Re:A bas les symboles
chromatic on 2009-05-07T20:27:47
How do you, roughly speaking, go about removing thousands of symbols from a library?
We removed their external visibility. (Apologies if you know all of this; I think it might be interesting to other readers.)
When you build a shared library in C, some of the functions and variables are usable by programs which use the shared library -- that's the point of building a shared library. On some platforms you must explicitly mark these functions as externally visible. Windows is an offender here. On most Unix-like platforms with which I'm familiar, all symbols are externally visible by default.
We suffered from many failures at the linking stage where Windows builds would fail because we added functions but forgot to mark them as exported. Modern versions of GCC include a flag which flips the external visibility of symbols: by default, they're invisible outside the shared library. You have to add an explicit "export this symbol" annotation so that code which uses the shared library can access them.

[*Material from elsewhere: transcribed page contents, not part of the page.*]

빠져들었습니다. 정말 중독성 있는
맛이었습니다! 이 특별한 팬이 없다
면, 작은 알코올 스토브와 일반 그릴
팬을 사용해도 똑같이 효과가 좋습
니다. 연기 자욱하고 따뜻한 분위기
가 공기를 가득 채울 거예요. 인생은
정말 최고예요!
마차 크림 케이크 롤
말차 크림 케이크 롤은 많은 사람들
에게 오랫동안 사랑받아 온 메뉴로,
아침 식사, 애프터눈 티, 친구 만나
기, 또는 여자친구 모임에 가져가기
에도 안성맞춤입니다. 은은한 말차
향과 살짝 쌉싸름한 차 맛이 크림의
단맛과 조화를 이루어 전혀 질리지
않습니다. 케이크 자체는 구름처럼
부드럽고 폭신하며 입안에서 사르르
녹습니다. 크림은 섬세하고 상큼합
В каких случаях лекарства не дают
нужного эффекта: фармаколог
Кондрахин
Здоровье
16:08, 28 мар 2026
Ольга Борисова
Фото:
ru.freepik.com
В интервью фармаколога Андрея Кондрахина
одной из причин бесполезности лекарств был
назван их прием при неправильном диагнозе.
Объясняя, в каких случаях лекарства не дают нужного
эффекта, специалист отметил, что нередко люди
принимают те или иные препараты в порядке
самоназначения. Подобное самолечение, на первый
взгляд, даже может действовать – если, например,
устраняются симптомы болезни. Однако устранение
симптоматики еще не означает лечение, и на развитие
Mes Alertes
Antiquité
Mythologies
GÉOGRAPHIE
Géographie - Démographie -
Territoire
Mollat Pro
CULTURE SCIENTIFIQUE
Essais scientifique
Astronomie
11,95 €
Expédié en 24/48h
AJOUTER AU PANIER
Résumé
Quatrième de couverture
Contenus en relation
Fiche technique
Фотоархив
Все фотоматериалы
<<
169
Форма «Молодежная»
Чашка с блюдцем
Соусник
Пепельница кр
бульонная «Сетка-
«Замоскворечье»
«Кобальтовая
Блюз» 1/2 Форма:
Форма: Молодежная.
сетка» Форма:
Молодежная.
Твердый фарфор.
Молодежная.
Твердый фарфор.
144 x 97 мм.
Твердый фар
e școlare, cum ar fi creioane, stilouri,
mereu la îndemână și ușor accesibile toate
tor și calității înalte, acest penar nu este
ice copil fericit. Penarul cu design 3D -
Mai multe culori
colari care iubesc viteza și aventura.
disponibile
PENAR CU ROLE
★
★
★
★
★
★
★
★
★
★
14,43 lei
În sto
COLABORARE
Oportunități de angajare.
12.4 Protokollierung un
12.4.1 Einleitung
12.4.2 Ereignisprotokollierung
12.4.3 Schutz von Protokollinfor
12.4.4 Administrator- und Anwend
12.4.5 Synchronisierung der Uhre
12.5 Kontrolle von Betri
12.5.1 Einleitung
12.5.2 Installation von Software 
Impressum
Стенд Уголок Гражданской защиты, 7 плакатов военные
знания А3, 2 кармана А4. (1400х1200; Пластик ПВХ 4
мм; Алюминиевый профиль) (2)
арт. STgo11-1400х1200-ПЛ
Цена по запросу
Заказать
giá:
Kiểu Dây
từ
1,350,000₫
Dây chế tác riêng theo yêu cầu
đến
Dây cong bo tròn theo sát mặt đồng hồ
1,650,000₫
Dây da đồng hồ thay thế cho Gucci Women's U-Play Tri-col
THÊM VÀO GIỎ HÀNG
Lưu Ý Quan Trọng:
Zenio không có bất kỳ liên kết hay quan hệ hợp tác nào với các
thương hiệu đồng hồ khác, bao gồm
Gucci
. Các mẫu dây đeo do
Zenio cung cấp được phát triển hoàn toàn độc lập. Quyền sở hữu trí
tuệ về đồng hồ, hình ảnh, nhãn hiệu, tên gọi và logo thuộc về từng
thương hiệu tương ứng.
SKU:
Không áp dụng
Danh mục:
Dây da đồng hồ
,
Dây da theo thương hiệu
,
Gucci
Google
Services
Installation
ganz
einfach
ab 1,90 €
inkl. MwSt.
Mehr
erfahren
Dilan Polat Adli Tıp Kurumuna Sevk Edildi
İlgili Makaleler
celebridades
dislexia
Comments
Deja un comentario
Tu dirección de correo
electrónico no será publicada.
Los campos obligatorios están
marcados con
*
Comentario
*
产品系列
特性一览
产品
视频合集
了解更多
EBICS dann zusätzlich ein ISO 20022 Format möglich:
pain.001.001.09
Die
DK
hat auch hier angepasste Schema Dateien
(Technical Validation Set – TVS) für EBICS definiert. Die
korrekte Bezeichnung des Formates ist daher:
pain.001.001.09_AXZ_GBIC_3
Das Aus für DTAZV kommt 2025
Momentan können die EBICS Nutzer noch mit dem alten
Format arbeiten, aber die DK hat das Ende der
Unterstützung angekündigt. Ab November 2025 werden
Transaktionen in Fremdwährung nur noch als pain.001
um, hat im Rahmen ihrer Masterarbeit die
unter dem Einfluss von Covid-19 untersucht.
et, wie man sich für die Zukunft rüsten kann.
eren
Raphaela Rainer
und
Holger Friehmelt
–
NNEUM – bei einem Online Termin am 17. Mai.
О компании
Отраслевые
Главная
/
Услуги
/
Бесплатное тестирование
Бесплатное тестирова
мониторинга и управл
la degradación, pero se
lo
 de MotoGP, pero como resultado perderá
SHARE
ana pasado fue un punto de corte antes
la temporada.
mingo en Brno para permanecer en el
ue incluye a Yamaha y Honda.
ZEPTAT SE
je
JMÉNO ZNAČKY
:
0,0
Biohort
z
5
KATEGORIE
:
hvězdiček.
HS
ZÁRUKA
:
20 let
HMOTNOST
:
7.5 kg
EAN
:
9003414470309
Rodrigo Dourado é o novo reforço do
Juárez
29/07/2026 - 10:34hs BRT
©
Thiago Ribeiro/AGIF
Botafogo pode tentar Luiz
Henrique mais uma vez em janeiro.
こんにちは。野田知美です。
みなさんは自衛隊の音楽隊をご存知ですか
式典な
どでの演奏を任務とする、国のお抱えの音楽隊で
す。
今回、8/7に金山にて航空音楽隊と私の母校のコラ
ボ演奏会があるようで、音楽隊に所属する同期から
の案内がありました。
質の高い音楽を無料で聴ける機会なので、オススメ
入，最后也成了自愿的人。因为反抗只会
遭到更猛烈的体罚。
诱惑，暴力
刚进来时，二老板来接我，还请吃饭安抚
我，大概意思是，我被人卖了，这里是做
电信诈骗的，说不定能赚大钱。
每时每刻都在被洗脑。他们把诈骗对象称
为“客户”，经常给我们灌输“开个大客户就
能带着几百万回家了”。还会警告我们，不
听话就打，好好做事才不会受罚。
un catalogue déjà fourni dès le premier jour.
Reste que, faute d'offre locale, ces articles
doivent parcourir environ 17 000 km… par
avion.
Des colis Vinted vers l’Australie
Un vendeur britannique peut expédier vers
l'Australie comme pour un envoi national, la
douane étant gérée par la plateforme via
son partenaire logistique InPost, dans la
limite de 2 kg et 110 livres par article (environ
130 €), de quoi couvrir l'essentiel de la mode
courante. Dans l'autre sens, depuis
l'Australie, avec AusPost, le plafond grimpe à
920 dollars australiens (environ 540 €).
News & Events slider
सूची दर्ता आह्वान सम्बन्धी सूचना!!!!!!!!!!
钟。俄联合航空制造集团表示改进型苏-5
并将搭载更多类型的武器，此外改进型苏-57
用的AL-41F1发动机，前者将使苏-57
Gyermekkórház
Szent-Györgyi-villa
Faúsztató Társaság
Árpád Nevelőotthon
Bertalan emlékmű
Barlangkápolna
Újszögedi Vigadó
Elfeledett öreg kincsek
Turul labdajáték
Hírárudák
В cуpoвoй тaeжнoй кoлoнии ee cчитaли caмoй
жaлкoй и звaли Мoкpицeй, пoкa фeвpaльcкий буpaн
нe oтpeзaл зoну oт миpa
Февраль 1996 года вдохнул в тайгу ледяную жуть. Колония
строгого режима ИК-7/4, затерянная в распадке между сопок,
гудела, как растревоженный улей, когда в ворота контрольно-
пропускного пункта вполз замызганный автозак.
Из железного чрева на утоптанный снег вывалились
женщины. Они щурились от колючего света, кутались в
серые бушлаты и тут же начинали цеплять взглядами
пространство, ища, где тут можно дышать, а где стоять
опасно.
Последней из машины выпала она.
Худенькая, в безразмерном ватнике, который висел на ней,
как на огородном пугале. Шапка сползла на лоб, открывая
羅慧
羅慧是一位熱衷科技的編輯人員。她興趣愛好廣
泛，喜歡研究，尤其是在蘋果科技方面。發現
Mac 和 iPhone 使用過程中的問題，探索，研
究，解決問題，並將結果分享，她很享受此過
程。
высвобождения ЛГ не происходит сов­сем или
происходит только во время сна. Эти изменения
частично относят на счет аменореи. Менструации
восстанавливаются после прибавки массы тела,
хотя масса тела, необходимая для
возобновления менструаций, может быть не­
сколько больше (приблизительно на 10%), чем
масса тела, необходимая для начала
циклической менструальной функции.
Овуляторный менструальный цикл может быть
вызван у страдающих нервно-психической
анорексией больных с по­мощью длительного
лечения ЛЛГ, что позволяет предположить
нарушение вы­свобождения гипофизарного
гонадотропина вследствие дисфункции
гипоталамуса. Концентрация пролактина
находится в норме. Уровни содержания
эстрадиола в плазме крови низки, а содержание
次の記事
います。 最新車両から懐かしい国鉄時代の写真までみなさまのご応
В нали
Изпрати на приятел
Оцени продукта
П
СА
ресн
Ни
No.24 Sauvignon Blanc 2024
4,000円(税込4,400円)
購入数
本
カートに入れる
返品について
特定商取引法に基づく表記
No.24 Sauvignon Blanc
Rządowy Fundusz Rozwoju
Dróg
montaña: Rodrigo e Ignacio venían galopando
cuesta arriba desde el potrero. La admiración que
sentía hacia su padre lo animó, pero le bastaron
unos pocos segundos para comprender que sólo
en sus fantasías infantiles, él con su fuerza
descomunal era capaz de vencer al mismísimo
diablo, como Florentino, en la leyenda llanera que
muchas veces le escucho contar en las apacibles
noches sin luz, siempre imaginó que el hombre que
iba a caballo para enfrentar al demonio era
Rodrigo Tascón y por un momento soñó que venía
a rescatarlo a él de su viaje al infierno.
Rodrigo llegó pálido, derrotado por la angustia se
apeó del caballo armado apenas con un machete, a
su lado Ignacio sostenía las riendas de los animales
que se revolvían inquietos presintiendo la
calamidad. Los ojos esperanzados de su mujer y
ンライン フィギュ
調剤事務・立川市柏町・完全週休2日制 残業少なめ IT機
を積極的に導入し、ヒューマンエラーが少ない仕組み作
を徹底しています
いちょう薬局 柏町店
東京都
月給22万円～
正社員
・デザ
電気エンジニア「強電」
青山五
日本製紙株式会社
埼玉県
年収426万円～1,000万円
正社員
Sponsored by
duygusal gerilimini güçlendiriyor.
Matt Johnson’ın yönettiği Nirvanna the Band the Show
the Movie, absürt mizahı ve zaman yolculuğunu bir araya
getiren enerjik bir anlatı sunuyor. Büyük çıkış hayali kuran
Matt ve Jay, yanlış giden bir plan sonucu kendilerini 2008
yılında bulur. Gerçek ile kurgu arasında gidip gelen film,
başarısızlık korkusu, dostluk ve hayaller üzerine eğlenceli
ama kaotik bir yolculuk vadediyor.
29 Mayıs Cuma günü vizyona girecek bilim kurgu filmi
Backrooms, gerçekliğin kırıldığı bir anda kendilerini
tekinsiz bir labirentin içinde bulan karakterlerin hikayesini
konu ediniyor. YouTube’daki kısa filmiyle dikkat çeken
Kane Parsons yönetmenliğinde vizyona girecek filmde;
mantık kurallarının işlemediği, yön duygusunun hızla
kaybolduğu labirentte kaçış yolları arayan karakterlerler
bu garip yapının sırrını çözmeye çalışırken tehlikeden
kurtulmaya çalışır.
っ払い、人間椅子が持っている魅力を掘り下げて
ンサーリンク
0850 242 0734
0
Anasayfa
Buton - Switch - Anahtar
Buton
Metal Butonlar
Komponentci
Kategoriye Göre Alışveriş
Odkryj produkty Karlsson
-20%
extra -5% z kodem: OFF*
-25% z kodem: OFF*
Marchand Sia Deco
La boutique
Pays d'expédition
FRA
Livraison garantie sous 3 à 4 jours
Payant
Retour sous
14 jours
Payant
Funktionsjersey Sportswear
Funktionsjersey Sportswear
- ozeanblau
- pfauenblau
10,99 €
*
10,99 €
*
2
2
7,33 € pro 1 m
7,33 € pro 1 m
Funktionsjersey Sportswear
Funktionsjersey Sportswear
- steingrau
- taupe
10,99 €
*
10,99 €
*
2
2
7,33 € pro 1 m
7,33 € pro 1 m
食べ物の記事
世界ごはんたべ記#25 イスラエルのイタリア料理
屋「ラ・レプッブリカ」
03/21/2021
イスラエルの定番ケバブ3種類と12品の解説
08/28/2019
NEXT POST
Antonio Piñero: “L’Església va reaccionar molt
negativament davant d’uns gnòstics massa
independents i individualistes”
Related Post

We enabled that flag quite a while ago so that we'd stop breaking the Windows build accidentally. With that change, any time we added a symbol which should be externally visible but forgot to annotate it correctly, even our Linux and BSD builds would fail at the linking stage, so we could correct it without waiting for feedback from a Windows tester.
That was great, but where we should be parsimonious with symbol exporting, we were overly generous. In particular, many generated functions which should never be visible nor accessible outside of libparrot itself were in the listed of exported symbols.
When your dynamic loader loads a shared library, it has to relocate all exported symbols that you use. Within the shared library, the compiler may have resolved all of the addresses of functions to local offsets, there's no way to predict at linking time where the library will be in memory. Thus if you want to call a function defined in a shared library, you have to resolve its offset within the shared library with the starting memory location of the library itself.
The more externally visible symbols you have to relocate, the more time the dynamic linker spends relocating them (and the more expensive it is to find the correct symbol).
Bacek and Christoph changed a code generator so that we could remove the visibility of several thousand symbols. I changed another code generator to remove a few thousand more. We still export too many, but two individual changes made a huge improvement in startup time.
(In other words, do you know how much speed-up results from removing the symbols?)
The first change cut Parrot's startup time in half. It had less of an effect on Rakudo because Rakudo does a lot more initialization. The ~40% improvement in Rakudo came from other changes. I don't have a profile from before that commit handy, but I estimate it was less than a 1% improvement, as Rakudo spends its time elsewhere.
I'll pass on your comments about the Rakudo home page; that's useful feedback. Thanks.